Director Emerald Fennell says she ‘would have got rid of’ Saltburn ‘Murder on the Dancefloor’ scene

The final scene in Saltburn has become a cult moment. (Metro-Goldwyn-Mayer, Amazon MGM Studios, Warner Bros. Pictures)

Saltburn director Emerald Fennell has said she would have been prepared to “get rid of” the iconic “Murder on the Dancefloor” scene.

The queer-coded thriller has become somewhat of a cult classic since its release in November last year.
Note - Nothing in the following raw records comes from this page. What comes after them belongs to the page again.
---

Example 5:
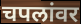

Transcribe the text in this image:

चपलांवरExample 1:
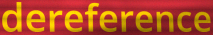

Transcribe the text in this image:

dereference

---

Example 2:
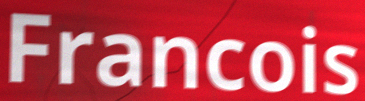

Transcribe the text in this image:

Francois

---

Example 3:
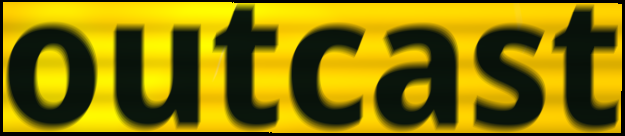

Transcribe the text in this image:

outcast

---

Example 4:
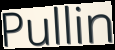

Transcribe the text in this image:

Pullin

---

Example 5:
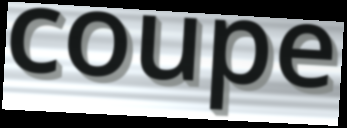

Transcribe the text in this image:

coupe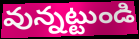
వున్నట్టుండి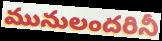
మునులందరినీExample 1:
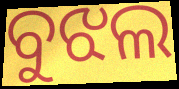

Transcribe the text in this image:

ବୁଝଲ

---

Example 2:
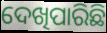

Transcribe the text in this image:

ଦେଖିପାରିଛି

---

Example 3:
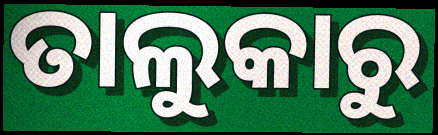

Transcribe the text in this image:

ତାଲୁକାରୁ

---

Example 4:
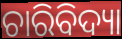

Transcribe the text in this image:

ଚାରିବିଦ୍ୟା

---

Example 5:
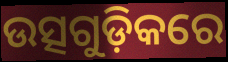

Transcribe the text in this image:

ଉତ୍ସଗୁଡ଼ିକରେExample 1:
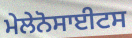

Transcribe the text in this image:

ਮੇਲੇਨੋਸਾਈਟਸ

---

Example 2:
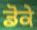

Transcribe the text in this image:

ਡੋਕੇ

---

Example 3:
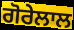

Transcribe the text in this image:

ਗੋਰੇਲਾਲ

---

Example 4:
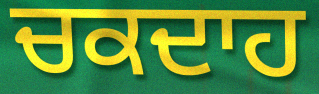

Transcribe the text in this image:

ਚਕਦਾਹ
The naked dance scene at the end sent Sophie Ellis-Bextor’s track running up the charts, while bath water candles and even a Lush bath bomb were created in the film’s wake. 

But the iconic end scene may have been excluded if Keoghan felt uncomfortable by the ordeal, which sees his character Oliver Quick dancing completely in the nude after a coke-fuelled experience in the Northamptonshire mansion.
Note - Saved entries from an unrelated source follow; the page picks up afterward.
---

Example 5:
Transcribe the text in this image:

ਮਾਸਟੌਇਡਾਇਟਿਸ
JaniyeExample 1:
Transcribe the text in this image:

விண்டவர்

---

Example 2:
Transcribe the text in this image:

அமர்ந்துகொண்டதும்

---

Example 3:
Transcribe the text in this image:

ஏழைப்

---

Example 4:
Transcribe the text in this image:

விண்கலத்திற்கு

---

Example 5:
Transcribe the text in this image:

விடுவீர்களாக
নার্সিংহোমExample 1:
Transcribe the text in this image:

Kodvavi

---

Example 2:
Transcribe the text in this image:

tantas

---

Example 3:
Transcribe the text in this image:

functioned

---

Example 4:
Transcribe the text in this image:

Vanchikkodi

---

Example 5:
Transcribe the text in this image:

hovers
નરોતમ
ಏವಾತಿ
In an interview with both Kheogan and Fennell in W Magazine, the former Call the Midwife star who was behind the movie said: “The thing for me is, if you want to make stuff that’s close to the bone, that’s outrageous and fun and camp and silly, you need to create a space where people feel like they’re safe, that they’re not being shoved off a cliff and that we’re all doing it together. 
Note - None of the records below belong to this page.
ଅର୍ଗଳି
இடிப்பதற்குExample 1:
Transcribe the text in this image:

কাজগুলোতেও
“If Barry had changed his mind and said, ‘I don’t want the dance scene at the end to be in the movie,’ I would have got rid of it because consent is ongoing and everyone has a say.

“But that’s why Barry’s remarkable. He wants to be at the sharp end, always. He only finds it interesting there, and that’s how I feel too.”

You may like to watch

Consent is so important to Fennell, that she also thanked Zelda Perkins in the end credits. Perkins was a former employee of Harvey Weinstein who broke her non-disclosure agreement when she broke the news about the former film producer and convicted rapist’s abuse, launching what became the #MeToo movement.

It was also Kheogan’s direction in the film which inspired the graveyard sex scene. “On paper, he wasn’t written to do that. But I wanted to see what actually happened, [and] where I would take it. I wanted to be confused and let my body lead the way. What am I doing? How can I get closer?” Keoghan previously told Variety.

“It’s trying to find that new level of obsession. Trying to level up on the obsession,” Keoghan said, adding that he asked Fennell for a closed set so that he could try something out, which led to the scene appearing in the final edit of Saltburn.